E nulla intorno a noi, mentre ci accingiamo alla lettura, può essere affidato al caso, può concedersi interferenze. Rileggiamo con rinnovato gusto qualche riga di Italo Calvino, Se una notte d'inverno un viaggiatore, '79

 

            Rilassati. Raccogliti, Allontana da te ogni altro pensiero. Lascia che il mondo che ti circonda sfumi nell'indistinto. Prendi la posizione più comoda: seduto, sdraiato, raggomitolato, coricato. Coricato sulla schiena, su un fianco, sulla pancia. In poltrona, sul divano, sulla sedia a dondolo, sulla sedia a sdraio, sul pouf. Sull'amaca, se hai un'amaca. Sul letto, naturalmente, o dentro il letto. Puoi anche metterti a testa in giù, in posizione yoga, col libro capovolto, si capisce. Certo, la posizione ideale per leggere non si riesce a trovarla. [...] tenere i piedi sollevati è la prima condizione per godere della lettura. Bene, cosa aspetti? Distendi le gambe, allunga pure i piedi su un cuscino, su due cuscini, sui braccioli del divano, sugli orecchioni della poltrona, sul tavolino da tè, sulla scrivania, sul pianoforte, sul mappamondo. Regola la luce in modo che non ti stanchi la vista. Fallo adesso, perché appena sarai sprofondato nella lettura non ci sarà più verso di smuoverti. Fa' in modo che la pagina non resti in ombra, un addensarsi di lettere nere su sfondo grigio, uniformi come un branco di topi; ma sta' attento che non le batta addosso una luce troppo forte e non si rifletta sul bianco crudele della carta rosicchiando le ombre dei caratteri come in un mezzogiorno del Sud. Cerca di prevedere ora tutto ciò che può evitarti d'interrompere la lettura. Non che t'aspetti qualcosa di particolare da questo libro in particolare. Sei uno che per principio non s'aspetta più niente da niente. Ci sono tanti, più giovani di te o meno giovani, che vivono in attesa d'esperienze straordinarie; dai libri, dalle persone, dai viaggi, dagli avvenimenti, da quello che il domani tiene in serbo. Tu no.

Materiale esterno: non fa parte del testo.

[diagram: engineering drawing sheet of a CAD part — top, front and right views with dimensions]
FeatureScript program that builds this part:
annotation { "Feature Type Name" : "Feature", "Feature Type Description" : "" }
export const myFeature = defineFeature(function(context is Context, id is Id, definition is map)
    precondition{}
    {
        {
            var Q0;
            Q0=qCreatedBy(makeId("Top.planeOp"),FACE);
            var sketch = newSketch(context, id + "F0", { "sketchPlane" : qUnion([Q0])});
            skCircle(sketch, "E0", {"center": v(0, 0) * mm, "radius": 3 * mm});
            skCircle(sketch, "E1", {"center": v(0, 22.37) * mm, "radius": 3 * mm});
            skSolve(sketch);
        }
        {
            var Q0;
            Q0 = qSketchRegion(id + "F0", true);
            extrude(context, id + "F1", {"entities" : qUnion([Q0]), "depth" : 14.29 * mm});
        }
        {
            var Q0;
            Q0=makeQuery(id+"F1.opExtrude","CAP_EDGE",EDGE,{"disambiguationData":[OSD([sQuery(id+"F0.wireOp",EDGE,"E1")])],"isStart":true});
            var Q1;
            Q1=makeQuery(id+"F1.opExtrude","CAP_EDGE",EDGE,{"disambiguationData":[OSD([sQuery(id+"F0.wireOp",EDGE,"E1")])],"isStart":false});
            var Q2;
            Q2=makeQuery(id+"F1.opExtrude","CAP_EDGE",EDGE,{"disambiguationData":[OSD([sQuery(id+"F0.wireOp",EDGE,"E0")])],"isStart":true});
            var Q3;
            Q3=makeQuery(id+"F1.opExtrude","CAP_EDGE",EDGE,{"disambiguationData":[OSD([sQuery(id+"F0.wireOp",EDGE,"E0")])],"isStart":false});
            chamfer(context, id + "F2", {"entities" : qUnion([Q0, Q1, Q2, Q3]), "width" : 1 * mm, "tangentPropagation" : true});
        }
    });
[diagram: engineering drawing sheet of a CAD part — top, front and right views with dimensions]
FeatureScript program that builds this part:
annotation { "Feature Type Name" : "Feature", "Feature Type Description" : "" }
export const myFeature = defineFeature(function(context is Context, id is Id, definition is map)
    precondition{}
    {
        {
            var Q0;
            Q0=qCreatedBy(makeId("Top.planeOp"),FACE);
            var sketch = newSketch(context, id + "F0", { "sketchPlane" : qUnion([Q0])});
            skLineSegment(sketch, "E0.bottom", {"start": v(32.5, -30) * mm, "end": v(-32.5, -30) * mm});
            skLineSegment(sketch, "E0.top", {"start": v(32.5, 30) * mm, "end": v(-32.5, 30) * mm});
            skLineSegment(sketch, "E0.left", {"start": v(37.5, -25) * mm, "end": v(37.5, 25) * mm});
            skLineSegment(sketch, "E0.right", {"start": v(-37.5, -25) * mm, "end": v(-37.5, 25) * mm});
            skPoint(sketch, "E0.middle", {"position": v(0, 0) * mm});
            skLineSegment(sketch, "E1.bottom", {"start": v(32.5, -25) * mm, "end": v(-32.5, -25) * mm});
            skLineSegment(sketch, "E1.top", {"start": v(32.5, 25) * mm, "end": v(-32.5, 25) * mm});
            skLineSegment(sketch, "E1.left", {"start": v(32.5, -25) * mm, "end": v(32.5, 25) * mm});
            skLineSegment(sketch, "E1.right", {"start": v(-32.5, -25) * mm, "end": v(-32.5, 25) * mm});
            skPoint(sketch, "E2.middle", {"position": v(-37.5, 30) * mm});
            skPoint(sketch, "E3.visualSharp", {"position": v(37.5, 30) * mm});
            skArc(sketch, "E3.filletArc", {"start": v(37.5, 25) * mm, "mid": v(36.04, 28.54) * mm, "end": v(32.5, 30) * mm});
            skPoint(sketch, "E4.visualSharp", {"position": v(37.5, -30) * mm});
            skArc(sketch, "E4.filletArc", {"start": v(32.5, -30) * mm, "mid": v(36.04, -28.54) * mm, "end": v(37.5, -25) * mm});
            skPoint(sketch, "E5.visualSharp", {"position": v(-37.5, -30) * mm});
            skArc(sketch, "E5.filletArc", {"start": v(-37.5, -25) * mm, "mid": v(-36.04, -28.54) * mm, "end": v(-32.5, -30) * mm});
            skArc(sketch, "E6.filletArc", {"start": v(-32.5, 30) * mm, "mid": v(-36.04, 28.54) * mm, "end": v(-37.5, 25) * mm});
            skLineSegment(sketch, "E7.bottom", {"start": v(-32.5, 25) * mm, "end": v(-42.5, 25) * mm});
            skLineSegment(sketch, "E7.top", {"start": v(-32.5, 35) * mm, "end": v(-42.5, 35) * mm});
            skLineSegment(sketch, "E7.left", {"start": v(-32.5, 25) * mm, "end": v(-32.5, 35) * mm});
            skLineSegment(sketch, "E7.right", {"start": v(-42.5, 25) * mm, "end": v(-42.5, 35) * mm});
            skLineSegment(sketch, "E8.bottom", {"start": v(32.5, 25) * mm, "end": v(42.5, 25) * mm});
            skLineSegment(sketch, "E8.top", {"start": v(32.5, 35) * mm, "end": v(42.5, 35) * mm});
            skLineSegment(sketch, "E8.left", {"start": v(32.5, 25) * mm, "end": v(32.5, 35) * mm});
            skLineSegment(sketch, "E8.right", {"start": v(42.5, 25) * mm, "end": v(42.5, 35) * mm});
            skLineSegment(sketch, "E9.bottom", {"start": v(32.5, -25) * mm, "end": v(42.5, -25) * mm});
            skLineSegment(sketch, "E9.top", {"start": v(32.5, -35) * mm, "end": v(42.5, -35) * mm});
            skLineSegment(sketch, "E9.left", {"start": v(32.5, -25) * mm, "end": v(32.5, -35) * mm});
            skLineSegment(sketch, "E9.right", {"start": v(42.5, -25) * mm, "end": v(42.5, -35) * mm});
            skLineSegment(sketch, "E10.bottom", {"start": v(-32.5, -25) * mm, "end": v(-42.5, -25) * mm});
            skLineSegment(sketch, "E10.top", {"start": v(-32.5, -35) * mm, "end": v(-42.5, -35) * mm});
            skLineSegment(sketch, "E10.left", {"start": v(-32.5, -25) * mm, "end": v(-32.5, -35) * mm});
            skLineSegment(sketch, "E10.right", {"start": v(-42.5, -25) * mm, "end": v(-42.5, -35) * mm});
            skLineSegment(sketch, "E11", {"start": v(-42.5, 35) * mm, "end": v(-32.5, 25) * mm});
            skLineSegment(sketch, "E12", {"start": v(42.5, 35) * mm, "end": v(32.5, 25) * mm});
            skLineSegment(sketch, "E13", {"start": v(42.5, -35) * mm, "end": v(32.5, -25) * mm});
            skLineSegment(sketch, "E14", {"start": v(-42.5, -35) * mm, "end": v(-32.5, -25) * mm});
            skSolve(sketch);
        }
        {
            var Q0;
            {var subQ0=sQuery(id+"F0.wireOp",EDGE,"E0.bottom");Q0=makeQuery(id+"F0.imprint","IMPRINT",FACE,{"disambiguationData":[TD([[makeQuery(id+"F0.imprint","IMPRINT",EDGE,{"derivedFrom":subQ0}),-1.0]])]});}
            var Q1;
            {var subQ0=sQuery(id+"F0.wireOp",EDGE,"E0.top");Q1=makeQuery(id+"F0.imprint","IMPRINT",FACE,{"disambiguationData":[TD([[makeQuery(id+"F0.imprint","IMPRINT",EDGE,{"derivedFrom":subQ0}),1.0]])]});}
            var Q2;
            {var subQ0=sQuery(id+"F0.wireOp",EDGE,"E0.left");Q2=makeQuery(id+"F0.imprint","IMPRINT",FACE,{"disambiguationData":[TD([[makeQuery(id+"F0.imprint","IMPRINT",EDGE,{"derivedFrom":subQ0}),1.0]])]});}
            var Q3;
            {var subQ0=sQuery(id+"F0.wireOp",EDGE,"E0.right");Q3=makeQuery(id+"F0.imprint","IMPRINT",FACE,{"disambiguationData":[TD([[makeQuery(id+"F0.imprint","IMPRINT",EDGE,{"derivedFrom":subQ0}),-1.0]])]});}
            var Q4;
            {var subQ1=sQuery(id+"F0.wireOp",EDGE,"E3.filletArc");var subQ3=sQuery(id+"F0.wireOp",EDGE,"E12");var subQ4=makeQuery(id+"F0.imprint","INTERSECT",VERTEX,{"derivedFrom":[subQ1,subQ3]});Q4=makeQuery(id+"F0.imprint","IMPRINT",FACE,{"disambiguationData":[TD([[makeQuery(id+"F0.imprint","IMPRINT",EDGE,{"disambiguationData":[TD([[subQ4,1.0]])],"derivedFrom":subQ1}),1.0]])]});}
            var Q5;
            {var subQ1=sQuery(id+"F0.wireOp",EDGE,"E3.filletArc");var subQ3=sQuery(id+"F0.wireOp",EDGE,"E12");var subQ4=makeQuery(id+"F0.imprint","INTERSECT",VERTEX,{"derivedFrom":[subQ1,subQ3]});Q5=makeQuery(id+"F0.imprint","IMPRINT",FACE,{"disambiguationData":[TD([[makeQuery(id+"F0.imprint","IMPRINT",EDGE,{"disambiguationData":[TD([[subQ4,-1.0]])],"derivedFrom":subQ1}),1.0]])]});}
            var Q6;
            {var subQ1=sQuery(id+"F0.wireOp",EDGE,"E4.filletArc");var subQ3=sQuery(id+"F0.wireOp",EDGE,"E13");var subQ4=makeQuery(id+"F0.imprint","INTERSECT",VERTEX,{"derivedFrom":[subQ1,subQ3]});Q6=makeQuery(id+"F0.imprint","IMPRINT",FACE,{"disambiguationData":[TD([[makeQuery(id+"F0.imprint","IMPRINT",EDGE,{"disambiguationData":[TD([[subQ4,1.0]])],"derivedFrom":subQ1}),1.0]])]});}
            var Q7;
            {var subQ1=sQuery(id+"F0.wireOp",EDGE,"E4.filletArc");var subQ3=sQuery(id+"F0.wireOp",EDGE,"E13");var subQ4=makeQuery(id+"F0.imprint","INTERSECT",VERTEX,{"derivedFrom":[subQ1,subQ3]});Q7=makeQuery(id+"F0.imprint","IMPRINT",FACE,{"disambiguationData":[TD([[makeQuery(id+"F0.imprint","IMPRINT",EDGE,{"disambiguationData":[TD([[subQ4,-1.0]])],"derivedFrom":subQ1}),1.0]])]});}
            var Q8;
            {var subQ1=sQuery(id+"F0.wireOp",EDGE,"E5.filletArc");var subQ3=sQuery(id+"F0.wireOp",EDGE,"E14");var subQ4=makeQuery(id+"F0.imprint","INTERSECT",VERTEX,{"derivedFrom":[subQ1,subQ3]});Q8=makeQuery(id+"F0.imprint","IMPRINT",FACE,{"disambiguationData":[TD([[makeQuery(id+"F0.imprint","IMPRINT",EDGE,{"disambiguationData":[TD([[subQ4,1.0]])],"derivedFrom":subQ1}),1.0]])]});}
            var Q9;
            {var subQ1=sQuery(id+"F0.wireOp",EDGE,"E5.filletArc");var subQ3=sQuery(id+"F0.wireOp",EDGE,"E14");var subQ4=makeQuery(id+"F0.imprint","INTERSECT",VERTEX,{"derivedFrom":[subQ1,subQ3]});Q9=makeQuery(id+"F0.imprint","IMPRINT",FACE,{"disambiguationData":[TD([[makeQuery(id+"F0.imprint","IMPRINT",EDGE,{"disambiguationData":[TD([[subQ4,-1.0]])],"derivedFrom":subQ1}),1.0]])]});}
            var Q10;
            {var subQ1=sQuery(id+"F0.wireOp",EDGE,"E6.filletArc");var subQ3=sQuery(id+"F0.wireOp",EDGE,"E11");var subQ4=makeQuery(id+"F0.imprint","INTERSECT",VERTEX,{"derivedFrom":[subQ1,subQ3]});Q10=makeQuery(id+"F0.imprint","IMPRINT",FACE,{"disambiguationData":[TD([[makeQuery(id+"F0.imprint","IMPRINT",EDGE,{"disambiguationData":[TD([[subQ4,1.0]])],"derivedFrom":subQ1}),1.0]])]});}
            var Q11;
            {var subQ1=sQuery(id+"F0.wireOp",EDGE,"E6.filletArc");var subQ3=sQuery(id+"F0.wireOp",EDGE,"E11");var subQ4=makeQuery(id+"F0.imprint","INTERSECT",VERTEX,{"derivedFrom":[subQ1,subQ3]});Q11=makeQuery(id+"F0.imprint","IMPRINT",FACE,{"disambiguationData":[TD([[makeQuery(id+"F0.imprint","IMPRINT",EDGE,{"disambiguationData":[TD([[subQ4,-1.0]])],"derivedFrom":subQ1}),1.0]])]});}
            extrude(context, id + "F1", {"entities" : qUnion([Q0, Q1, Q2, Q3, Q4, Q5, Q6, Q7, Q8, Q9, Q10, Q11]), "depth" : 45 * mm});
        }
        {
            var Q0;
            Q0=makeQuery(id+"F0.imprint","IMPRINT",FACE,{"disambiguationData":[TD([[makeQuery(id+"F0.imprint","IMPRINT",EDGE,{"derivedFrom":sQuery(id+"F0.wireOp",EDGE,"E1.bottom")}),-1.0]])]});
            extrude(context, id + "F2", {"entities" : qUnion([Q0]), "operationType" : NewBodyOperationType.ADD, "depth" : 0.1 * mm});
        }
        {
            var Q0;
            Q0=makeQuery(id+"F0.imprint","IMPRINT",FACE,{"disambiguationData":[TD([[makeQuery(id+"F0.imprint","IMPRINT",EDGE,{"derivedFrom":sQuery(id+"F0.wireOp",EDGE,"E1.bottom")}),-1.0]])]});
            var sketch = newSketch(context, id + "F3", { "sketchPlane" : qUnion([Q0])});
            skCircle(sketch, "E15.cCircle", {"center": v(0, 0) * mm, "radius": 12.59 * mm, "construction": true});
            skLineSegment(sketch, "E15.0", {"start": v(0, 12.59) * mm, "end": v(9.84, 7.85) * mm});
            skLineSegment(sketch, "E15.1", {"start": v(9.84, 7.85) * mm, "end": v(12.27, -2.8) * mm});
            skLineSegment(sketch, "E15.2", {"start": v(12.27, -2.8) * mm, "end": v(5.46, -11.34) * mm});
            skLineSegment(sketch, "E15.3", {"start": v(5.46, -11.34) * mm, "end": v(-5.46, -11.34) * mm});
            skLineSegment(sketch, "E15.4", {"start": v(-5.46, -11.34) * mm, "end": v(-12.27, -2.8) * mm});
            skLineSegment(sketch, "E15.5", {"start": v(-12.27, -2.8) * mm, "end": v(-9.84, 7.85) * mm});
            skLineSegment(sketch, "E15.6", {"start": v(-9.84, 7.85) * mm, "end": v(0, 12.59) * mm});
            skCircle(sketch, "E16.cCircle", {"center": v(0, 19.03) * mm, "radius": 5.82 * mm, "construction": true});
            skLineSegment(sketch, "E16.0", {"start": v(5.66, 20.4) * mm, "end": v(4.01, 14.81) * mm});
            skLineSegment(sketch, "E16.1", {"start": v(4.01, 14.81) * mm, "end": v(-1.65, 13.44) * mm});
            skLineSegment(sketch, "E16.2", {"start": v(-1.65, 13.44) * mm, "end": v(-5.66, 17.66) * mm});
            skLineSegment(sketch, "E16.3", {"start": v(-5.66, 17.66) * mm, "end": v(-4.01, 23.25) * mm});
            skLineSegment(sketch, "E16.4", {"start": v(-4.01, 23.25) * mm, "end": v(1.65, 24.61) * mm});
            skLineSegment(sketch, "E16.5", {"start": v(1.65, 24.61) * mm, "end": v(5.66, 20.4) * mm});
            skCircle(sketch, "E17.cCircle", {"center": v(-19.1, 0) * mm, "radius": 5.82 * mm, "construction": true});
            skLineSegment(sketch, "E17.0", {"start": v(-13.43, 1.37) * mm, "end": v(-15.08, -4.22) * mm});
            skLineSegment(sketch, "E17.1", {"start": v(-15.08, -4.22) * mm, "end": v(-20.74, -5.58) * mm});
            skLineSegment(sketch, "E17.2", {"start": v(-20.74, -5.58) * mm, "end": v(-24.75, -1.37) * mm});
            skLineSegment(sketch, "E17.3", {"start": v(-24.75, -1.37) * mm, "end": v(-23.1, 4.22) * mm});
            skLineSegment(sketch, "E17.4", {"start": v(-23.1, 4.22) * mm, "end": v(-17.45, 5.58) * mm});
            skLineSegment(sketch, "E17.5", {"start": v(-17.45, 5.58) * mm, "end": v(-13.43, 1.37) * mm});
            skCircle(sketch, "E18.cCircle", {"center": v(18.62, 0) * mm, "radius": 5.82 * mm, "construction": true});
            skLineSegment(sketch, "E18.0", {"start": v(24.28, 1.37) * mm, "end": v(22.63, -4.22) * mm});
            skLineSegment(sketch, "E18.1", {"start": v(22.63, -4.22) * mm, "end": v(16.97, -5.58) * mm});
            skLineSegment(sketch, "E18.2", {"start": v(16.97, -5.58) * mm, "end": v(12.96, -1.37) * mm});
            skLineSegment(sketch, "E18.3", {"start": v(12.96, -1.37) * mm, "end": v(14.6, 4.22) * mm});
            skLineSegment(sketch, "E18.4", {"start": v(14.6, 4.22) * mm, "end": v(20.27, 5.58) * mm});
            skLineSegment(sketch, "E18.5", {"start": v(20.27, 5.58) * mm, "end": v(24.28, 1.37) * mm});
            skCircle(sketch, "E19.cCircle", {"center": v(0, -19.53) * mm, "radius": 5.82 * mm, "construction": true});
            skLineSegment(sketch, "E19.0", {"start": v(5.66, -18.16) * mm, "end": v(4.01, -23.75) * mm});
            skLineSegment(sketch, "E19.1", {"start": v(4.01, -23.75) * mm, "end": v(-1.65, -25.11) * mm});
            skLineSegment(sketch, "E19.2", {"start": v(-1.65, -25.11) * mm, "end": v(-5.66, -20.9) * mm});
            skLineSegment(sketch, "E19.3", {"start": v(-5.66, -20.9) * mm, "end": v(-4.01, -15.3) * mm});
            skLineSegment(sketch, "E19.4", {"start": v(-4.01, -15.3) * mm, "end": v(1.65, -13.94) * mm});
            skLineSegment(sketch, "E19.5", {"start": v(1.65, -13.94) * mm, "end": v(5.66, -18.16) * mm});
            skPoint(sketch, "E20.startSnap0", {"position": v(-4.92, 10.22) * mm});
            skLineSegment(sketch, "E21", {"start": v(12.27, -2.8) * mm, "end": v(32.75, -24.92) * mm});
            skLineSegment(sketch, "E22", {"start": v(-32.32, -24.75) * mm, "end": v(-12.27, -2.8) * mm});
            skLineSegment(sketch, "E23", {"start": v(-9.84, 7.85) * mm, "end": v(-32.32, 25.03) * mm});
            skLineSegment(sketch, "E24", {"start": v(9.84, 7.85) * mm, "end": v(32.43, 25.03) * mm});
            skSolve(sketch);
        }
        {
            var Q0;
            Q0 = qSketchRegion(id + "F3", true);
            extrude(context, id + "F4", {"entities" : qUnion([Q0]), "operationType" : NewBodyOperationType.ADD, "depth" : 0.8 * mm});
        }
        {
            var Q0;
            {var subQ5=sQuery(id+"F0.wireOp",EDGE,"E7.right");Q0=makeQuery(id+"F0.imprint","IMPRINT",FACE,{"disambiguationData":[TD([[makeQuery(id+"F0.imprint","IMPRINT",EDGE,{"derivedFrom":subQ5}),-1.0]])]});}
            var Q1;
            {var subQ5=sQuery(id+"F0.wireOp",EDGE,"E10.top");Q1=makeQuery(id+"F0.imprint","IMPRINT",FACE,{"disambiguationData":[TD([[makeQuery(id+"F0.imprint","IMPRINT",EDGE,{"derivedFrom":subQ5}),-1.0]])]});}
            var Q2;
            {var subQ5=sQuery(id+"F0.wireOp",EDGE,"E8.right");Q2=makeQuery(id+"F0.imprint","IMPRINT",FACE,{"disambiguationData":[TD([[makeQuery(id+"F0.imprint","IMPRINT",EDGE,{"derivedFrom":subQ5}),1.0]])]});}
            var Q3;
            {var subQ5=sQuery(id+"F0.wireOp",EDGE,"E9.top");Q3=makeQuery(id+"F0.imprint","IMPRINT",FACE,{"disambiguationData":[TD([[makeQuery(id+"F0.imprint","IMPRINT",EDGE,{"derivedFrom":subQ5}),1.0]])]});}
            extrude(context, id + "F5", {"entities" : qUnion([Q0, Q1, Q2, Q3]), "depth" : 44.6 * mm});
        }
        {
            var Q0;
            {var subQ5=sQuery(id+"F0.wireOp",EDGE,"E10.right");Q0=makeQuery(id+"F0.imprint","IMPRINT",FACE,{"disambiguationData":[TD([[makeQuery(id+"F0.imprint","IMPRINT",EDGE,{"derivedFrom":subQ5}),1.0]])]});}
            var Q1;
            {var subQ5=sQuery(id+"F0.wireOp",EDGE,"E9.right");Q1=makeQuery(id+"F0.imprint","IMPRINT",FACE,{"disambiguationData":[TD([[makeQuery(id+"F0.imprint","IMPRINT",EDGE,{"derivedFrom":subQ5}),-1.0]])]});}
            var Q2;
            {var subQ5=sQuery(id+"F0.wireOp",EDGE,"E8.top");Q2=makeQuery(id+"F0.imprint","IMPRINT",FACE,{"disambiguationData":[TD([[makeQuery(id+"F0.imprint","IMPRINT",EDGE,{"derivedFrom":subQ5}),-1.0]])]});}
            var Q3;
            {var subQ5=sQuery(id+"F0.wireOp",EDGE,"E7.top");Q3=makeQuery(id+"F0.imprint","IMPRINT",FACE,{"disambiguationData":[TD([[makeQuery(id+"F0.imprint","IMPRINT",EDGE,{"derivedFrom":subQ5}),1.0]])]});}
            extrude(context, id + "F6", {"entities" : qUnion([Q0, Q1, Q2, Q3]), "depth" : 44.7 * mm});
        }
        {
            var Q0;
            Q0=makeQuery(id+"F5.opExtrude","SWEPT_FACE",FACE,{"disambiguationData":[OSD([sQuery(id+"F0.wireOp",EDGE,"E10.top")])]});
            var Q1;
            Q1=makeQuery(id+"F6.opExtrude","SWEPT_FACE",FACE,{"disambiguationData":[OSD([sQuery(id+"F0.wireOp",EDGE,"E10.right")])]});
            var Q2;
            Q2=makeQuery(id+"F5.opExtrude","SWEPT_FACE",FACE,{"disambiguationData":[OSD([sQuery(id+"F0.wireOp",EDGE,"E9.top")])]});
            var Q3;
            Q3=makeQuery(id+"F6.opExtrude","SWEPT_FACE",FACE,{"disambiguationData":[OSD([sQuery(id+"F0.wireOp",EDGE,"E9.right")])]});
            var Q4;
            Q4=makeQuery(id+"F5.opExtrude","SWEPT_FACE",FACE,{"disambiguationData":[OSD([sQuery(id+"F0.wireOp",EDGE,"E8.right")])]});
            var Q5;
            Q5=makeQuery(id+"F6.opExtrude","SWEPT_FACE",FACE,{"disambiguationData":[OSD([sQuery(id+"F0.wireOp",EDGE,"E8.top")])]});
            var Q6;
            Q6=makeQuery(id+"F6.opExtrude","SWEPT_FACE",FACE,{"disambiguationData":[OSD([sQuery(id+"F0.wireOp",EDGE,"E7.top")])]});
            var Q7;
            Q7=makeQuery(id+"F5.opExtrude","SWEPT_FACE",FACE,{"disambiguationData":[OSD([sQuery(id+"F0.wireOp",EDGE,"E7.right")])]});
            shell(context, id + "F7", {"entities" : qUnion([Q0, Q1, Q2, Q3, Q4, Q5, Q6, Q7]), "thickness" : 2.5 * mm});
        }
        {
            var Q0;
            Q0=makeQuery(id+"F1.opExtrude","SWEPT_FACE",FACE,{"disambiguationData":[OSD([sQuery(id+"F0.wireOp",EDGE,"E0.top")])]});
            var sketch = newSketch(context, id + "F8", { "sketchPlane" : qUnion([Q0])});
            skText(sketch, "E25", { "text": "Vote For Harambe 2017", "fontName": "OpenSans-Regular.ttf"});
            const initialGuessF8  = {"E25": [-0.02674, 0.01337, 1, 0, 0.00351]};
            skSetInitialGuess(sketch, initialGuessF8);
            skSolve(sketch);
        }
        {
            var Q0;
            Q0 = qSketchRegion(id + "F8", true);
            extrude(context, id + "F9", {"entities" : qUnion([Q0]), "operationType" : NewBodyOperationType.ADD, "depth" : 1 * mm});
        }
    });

[E tra questi libri ti senti di scegliere]

i libri che da tanto tempo hai in programma di leggere,

i libri che da anni cercavi senza trovarli,

i libri che riguardano qualcosa di cui ti occupi in questo momento,

i libri che vuoi avere per tenerli a portata di mano in ogni evenienza,

i libri che potresti mettere da parte per leggerli magari quest'estate,

i libri che ti mancano per affiancarli ad altri libri nel tuo scaffale,

i libri che ti ispirano una curiosità improvvisa, frenetica e non chiaramente giustificabile.

i libri letti tanto tempo fa che sarebbe ora di rileggerli

i libri che hai sempre fatto finta d'averli letti mentre sarebbe ora ti decidessi a leggerli davvero.

Speciale [è il] piacere che ti dà il libro appena pubblicato, non è solo un libro che porti con te ma la sua novità, che potrebbe essere anche solo quella dell'oggetto uscito ora dalla fabbrica, la bellezza dell'asino di cui anche i libri s'adornano, che dura finché la copertina non comincia a ingiallire, un velo di smog a depositarsi sul taglio, il dorso a sdrucirsi agli angoli, nel rapido autunno delle biblioteche.

Rigiri il libro tra le mani, scorri le frasi del retro-copertina, del risvolto, frasi generiche, che non dicono molto. Meglio così, non c'è un discorso che pretenda di sovrapporsi indiscretamente al discorso che il libro dovrà comunicare lui direttamente, a ciò che dovrai tu spremere dal libro, poco o tanto che sia. Certo, anche questo girare intorno al libro, leggerci intorno prima di leggerci dentro, fa parte del piacere del libro nuovo, ma come tutti i piaceri preliminari ha una sua durata ottimale se si vuole che serva a spingere verso il piacere più consistente della consumazione dell'atto, cioè della lettura del libro.

Ecco dunque ora sei pronto ad attaccare le prime righe della prima pagina.